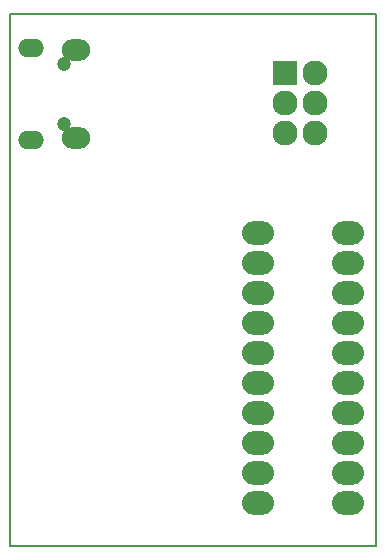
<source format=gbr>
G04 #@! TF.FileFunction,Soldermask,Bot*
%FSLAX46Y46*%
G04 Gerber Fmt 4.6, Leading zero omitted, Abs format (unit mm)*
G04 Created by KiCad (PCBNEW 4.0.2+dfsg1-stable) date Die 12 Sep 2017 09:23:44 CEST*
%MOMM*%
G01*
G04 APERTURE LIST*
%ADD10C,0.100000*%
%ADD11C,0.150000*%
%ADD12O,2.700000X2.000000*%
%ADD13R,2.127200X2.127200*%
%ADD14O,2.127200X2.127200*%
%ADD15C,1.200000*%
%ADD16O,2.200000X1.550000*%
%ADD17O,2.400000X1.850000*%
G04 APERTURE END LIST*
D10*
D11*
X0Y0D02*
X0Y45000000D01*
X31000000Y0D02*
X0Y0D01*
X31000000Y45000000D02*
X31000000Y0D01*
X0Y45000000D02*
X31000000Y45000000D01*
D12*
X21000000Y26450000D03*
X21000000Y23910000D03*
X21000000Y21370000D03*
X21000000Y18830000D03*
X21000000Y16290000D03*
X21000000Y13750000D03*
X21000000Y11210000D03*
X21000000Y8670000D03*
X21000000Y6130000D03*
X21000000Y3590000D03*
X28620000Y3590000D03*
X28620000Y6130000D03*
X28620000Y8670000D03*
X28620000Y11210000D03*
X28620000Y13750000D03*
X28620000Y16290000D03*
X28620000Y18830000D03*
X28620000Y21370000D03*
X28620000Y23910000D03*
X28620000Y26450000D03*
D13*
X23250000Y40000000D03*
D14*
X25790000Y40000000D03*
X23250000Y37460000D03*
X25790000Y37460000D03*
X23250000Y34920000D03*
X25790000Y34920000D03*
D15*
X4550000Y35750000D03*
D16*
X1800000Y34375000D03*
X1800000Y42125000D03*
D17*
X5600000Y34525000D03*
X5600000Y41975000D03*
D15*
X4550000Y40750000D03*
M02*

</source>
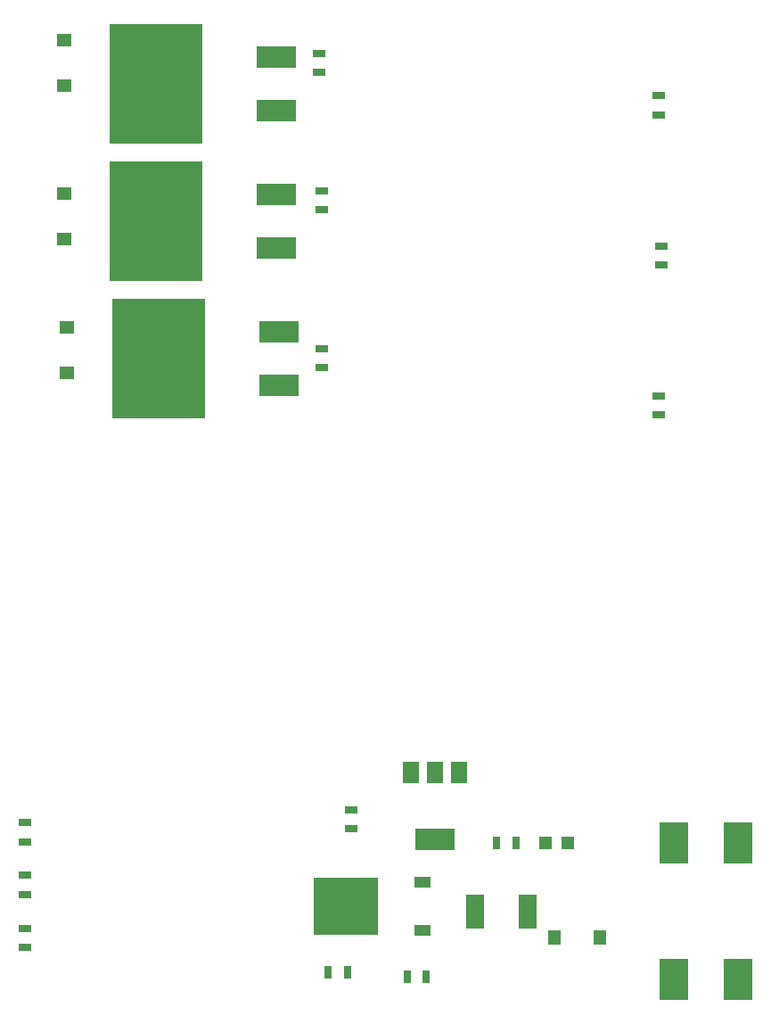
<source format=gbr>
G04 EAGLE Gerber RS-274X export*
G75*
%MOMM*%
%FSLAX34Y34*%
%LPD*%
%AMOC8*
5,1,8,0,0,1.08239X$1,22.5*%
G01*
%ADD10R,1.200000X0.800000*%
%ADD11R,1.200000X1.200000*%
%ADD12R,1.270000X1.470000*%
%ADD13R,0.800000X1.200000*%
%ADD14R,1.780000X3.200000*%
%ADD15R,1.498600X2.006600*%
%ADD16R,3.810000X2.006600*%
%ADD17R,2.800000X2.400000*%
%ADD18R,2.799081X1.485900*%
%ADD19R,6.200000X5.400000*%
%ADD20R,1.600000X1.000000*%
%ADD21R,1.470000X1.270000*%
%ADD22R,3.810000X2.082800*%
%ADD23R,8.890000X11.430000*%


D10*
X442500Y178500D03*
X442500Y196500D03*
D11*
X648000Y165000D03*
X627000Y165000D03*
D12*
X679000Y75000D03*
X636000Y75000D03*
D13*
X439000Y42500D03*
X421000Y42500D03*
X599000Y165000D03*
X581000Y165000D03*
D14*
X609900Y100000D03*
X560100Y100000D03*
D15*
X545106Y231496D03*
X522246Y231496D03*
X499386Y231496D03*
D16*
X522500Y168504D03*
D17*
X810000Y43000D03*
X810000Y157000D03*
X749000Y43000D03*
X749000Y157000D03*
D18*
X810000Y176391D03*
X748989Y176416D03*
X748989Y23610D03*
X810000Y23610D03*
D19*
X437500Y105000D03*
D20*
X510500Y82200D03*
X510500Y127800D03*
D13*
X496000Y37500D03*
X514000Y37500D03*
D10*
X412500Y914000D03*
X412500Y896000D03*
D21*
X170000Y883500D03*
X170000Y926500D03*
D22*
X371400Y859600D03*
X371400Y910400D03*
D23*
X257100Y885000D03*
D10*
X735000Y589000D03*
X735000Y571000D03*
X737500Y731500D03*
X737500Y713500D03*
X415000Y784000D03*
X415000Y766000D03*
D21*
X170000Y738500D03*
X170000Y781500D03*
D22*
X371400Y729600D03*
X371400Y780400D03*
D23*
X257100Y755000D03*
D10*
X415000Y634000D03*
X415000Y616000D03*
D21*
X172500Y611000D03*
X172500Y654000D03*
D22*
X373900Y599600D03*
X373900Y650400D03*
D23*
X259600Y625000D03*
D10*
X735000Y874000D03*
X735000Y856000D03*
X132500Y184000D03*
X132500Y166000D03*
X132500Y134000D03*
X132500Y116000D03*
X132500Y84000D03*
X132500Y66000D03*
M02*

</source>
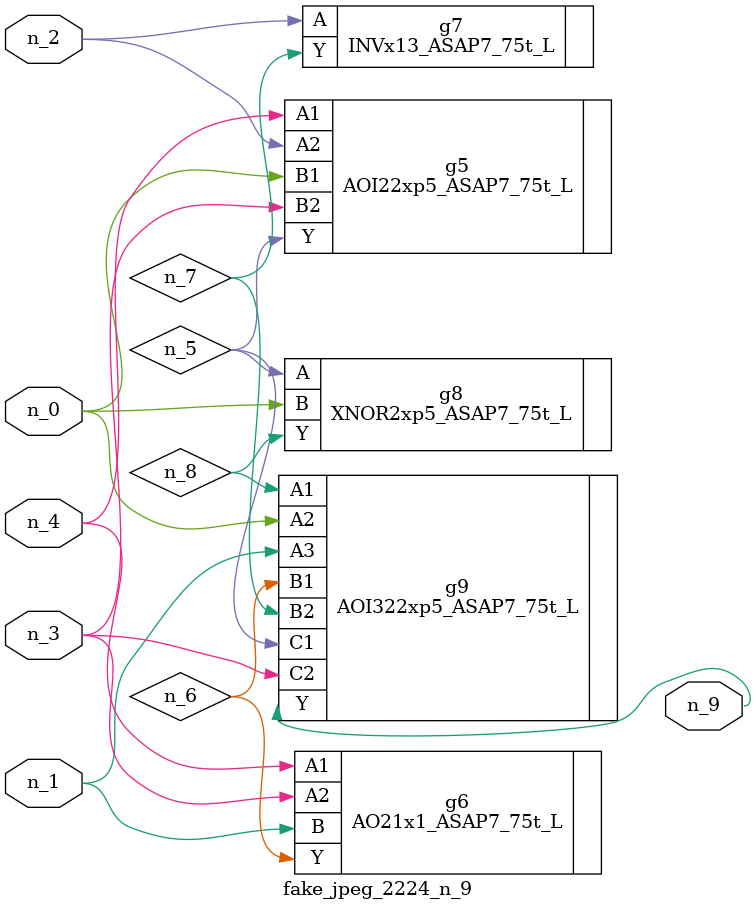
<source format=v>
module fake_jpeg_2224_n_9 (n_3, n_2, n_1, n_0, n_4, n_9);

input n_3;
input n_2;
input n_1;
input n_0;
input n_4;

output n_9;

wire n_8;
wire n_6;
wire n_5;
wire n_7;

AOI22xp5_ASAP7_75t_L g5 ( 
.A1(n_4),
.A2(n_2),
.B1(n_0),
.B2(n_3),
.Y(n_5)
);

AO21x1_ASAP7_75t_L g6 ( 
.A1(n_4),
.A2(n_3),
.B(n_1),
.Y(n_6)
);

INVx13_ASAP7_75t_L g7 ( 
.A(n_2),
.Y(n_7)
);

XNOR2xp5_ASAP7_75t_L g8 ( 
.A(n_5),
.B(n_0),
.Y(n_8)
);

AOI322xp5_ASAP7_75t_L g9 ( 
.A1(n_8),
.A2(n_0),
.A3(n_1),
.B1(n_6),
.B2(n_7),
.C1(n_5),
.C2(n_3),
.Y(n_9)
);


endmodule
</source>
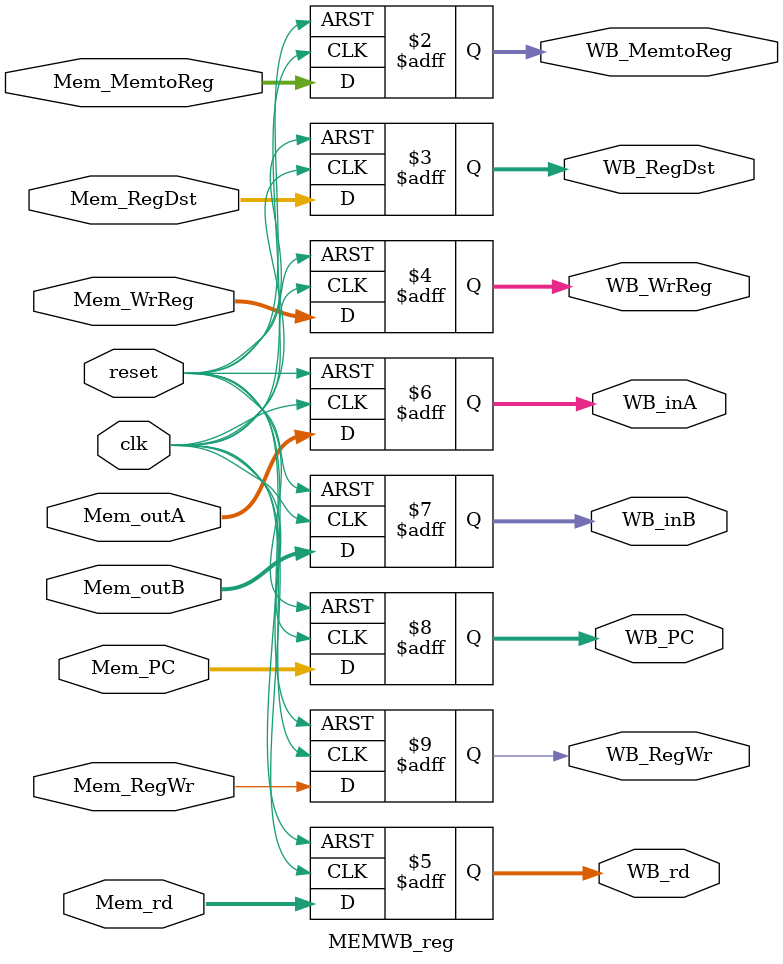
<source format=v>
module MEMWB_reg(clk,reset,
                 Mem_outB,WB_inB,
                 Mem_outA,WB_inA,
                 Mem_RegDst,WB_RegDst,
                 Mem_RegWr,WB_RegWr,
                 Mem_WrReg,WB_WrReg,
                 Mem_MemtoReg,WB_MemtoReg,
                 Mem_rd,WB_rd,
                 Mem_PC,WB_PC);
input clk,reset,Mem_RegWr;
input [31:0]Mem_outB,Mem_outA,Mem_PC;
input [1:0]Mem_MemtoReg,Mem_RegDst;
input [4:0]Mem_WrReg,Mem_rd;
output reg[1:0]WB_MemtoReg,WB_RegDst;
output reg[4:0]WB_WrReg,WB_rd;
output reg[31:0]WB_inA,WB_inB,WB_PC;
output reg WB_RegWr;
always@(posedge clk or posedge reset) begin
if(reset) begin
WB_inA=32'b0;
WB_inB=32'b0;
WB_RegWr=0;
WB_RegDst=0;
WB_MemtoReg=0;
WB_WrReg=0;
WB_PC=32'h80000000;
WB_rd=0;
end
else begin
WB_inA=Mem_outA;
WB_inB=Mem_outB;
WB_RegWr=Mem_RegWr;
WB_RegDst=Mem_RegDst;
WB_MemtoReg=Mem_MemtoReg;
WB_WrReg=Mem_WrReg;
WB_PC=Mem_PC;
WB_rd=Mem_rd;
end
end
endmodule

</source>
----
- [THE PROBLEM]: Print the records above exactly as they stand, but leave out the pictures.

- [TASK ANSWER]:
<source format=gbr>
G04 #@! TF.FileFunction,Soldermask,Bot*
%FSLAX46Y46*%
G04 Gerber Fmt 4.6, Leading zero omitted, Abs format (unit mm)*
G04 Created by KiCad (PCBNEW 4.0.2+dfsg1-stable) date Die 12 Sep 2017 09:23:44 CEST*
%MOMM*%
G01*
G04 APERTURE LIST*
%ADD10C,0.100000*%
%ADD11C,0.150000*%
%ADD12O,2.700000X2.000000*%
%ADD13R,2.127200X2.127200*%
%ADD14O,2.127200X2.127200*%
%ADD15C,1.200000*%
%ADD16O,2.200000X1.550000*%
%ADD17O,2.400000X1.850000*%
G04 APERTURE END LIST*
D10*
D11*
X0Y0D02*
X0Y45000000D01*
X31000000Y0D02*
X0Y0D01*
X31000000Y45000000D02*
X31000000Y0D01*
X0Y45000000D02*
X31000000Y45000000D01*
D12*
X21000000Y26450000D03*
X21000000Y23910000D03*
X21000000Y21370000D03*
X21000000Y18830000D03*
X21000000Y16290000D03*
X21000000Y13750000D03*
X21000000Y11210000D03*
X21000000Y8670000D03*
X21000000Y6130000D03*
X21000000Y3590000D03*
X28620000Y3590000D03*
X28620000Y6130000D03*
X28620000Y8670000D03*
X28620000Y11210000D03*
X28620000Y13750000D03*
X28620000Y16290000D03*
X28620000Y18830000D03*
X28620000Y21370000D03*
X28620000Y23910000D03*
X28620000Y26450000D03*
D13*
X23250000Y40000000D03*
D14*
X25790000Y40000000D03*
X23250000Y37460000D03*
X25790000Y37460000D03*
X23250000Y34920000D03*
X25790000Y34920000D03*
D15*
X4550000Y35750000D03*
D16*
X1800000Y34375000D03*
X1800000Y42125000D03*
D17*
X5600000Y34525000D03*
X5600000Y41975000D03*
D15*
X4550000Y40750000D03*
M02*

</source>
<source format=gbr>
G04 EAGLE Gerber RS-274X export*
G75*
%MOMM*%
%FSLAX34Y34*%
%LPD*%
%AMOC8*
5,1,8,0,0,1.08239X$1,22.5*%
G01*
%ADD10R,1.200000X0.800000*%
%ADD11R,1.200000X1.200000*%
%ADD12R,1.270000X1.470000*%
%ADD13R,0.800000X1.200000*%
%ADD14R,1.780000X3.200000*%
%ADD15R,1.498600X2.006600*%
%ADD16R,3.810000X2.006600*%
%ADD17R,2.800000X2.400000*%
%ADD18R,2.799081X1.485900*%
%ADD19R,6.200000X5.400000*%
%ADD20R,1.600000X1.000000*%
%ADD21R,1.470000X1.270000*%
%ADD22R,3.810000X2.082800*%
%ADD23R,8.890000X11.430000*%


D10*
X442500Y178500D03*
X442500Y196500D03*
D11*
X648000Y165000D03*
X627000Y165000D03*
D12*
X679000Y75000D03*
X636000Y75000D03*
D13*
X439000Y42500D03*
X421000Y42500D03*
X599000Y165000D03*
X581000Y165000D03*
D14*
X609900Y100000D03*
X560100Y100000D03*
D15*
X545106Y231496D03*
X522246Y231496D03*
X499386Y231496D03*
D16*
X522500Y168504D03*
D17*
X810000Y43000D03*
X810000Y157000D03*
X749000Y43000D03*
X749000Y157000D03*
D18*
X810000Y176391D03*
X748989Y176416D03*
X748989Y23610D03*
X810000Y23610D03*
D19*
X437500Y105000D03*
D20*
X510500Y82200D03*
X510500Y127800D03*
D13*
X496000Y37500D03*
X514000Y37500D03*
D10*
X412500Y914000D03*
X412500Y896000D03*
D21*
X170000Y883500D03*
X170000Y926500D03*
D22*
X371400Y859600D03*
X371400Y910400D03*
D23*
X257100Y885000D03*
D10*
X735000Y589000D03*
X735000Y571000D03*
X737500Y731500D03*
X737500Y713500D03*
X415000Y784000D03*
X415000Y766000D03*
D21*
X170000Y738500D03*
X170000Y781500D03*
D22*
X371400Y729600D03*
X371400Y780400D03*
D23*
X257100Y755000D03*
D10*
X415000Y634000D03*
X415000Y616000D03*
D21*
X172500Y611000D03*
X172500Y654000D03*
D22*
X373900Y599600D03*
X373900Y650400D03*
D23*
X259600Y625000D03*
D10*
X735000Y874000D03*
X735000Y856000D03*
X132500Y184000D03*
X132500Y166000D03*
X132500Y134000D03*
X132500Y116000D03*
X132500Y84000D03*
X132500Y66000D03*
M02*

</source>
<source format=v>
module fake_jpeg_2224_n_9 (n_3, n_2, n_1, n_0, n_4, n_9);

input n_3;
input n_2;
input n_1;
input n_0;
input n_4;

output n_9;

wire n_8;
wire n_6;
wire n_5;
wire n_7;

AOI22xp5_ASAP7_75t_L g5 ( 
.A1(n_4),
.A2(n_2),
.B1(n_0),
.B2(n_3),
.Y(n_5)
);

AO21x1_ASAP7_75t_L g6 ( 
.A1(n_4),
.A2(n_3),
.B(n_1),
.Y(n_6)
);

INVx13_ASAP7_75t_L g7 ( 
.A(n_2),
.Y(n_7)
);

XNOR2xp5_ASAP7_75t_L g8 ( 
.A(n_5),
.B(n_0),
.Y(n_8)
);

AOI322xp5_ASAP7_75t_L g9 ( 
.A1(n_8),
.A2(n_0),
.A3(n_1),
.B1(n_6),
.B2(n_7),
.C1(n_5),
.C2(n_3),
.Y(n_9)
);


endmodule
</source>
<source format=v>
module MEMWB_reg(clk,reset,
                 Mem_outB,WB_inB,
                 Mem_outA,WB_inA,
                 Mem_RegDst,WB_RegDst,
                 Mem_RegWr,WB_RegWr,
                 Mem_WrReg,WB_WrReg,
                 Mem_MemtoReg,WB_MemtoReg,
                 Mem_rd,WB_rd,
                 Mem_PC,WB_PC);
input clk,reset,Mem_RegWr;
input [31:0]Mem_outB,Mem_outA,Mem_PC;
input [1:0]Mem_MemtoReg,Mem_RegDst;
input [4:0]Mem_WrReg,Mem_rd;
output reg[1:0]WB_MemtoReg,WB_RegDst;
output reg[4:0]WB_WrReg,WB_rd;
output reg[31:0]WB_inA,WB_inB,WB_PC;
output reg WB_RegWr;
always@(posedge clk or posedge reset) begin
if(reset) begin
WB_inA=32'b0;
WB_inB=32'b0;
WB_RegWr=0;
WB_RegDst=0;
WB_MemtoReg=0;
WB_WrReg=0;
WB_PC=32'h80000000;
WB_rd=0;
end
else begin
WB_inA=Mem_outA;
WB_inB=Mem_outB;
WB_RegWr=Mem_RegWr;
WB_RegDst=Mem_RegDst;
WB_MemtoReg=Mem_MemtoReg;
WB_WrReg=Mem_WrReg;
WB_PC=Mem_PC;
WB_rd=Mem_rd;
end
end
endmodule

</source>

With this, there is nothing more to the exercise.